Well, I think you say it below when you comment on Maxwell's equations. Our "deep understanding" can - at one level - be viewed as nothing more than our ability to correctly describe some particular phenomena, in all or part of it's detail. Hence, we don't know what gravity, electromagnetism etc _are_ - but we are able to predict their behaviour under all conditions (so far as we presently know), and we are satisfied with that.

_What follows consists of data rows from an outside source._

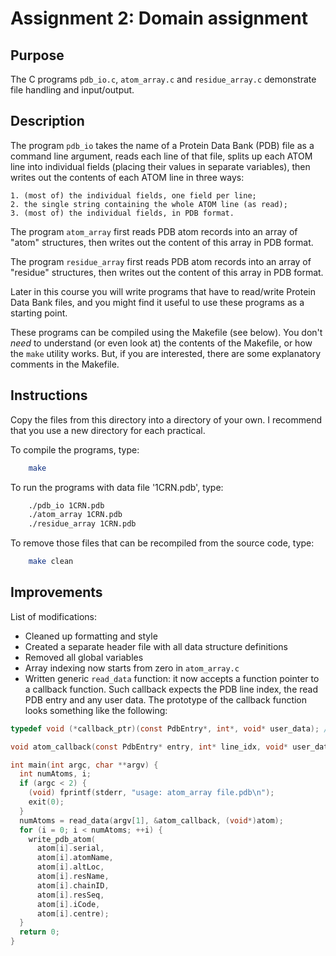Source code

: # Assignment 2: Domain assignment

## Purpose

The C programs `pdb_io.c`, `atom_array.c` and `residue_array.c`  demonstrate file handling and input/output.  


## Description

The program `pdb_io` takes the name of a Protein Data Bank (PDB) file as a
command line argument, reads each line of that file, splits up each ATOM line
into individual fields (placing their values in separate variables), then
writes out the contents of each ATOM line in three ways:

	1. (most of) the individual fields, one field per line;
	2. the single string containing the whole ATOM line (as read);
	3. (most of) the individual fields, in PDB format.

The program `atom_array` first reads PDB atom records into an array of
"atom" structures, then writes out the content of this array in PDB format.

The program `residue_array` first reads PDB atom records into an array of
"residue" structures, then writes out the content of this array in PDB format.

Later in this course you will write programs that have to read/write
Protein Data Bank files, and you might find it useful to use these
programs as a starting point.


These programs can be compiled using the Makefile (see below).
You don't *need* to understand (or even look at) the contents of the
Makefile, or how the `make` utility works.  But, if you are interested,
there are some explanatory comments in the Makefile.


## Instructions

Copy the files from this directory into a directory of your own.
I recommend that you use a new directory for each practical.

To compile the programs, type:

```bash
	make
```

To run the programs with data file '1CRN.pdb', type:

```bash
	./pdb_io 1CRN.pdb
	./atom_array 1CRN.pdb
	./residue_array 1CRN.pdb
```

To remove those files that can be recompiled from the source code, type:

```bash
	make clean
```

## Improvements

List of modifications:

* Cleaned up formatting and style
* Created a separate header file with all data structure definitions
* Removed all global variables
* Array indexing now starts from zero in `atom_array.c`
* Written generic `read_data` function: it now accepts a function pointer to a callback function. Such callback expects the PDB line index, the read PDB entry and any user data. The prototype of the callback function looks something like the following:

```c
typedef void (*callback_ptr)(const PdbEntry*, int*, void* user_data); // Type definition

void atom_callback(const PdbEntry* entry, int* line_idx, void* user_data); // Example of definition

int main(int argc, char **argv) {
  int numAtoms, i;
  if (argc < 2) {
    (void) fprintf(stderr, "usage: atom_array file.pdb\n");
    exit(0);
  }
  numAtoms = read_data(argv[1], &atom_callback, (void*)atom);
  for (i = 0; i < numAtoms; ++i) {
    write_pdb_atom(
      atom[i].serial,
      atom[i].atomName,
      atom[i].altLoc,
      atom[i].resName,
      atom[i].chainID,
      atom[i].resSeq,
      atom[i].iCode,
      atom[i].centre);
  }
  return 0;
}

```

I am guilty of selling this understanding short in one particular. The theories and accounts we give are perhaps remarkable for two additional properties: they _don't_ merely describe; they also unify previously unrelated phenomena; and they _predict_. That is, they have revealed aspects of the phenomena we didn't originally know of. So we are not merely using mathematics to compactly describe the data. We create mental constructs or models which _seem_ to have a deeper reality in that they directly lead us to what we did not/do not know. I still submit that ultimately we are only describing behaviour, but perhaps as Penrose asserts there _is_ something fundamental about the capacity to even have that mental model, that apparent "understanding".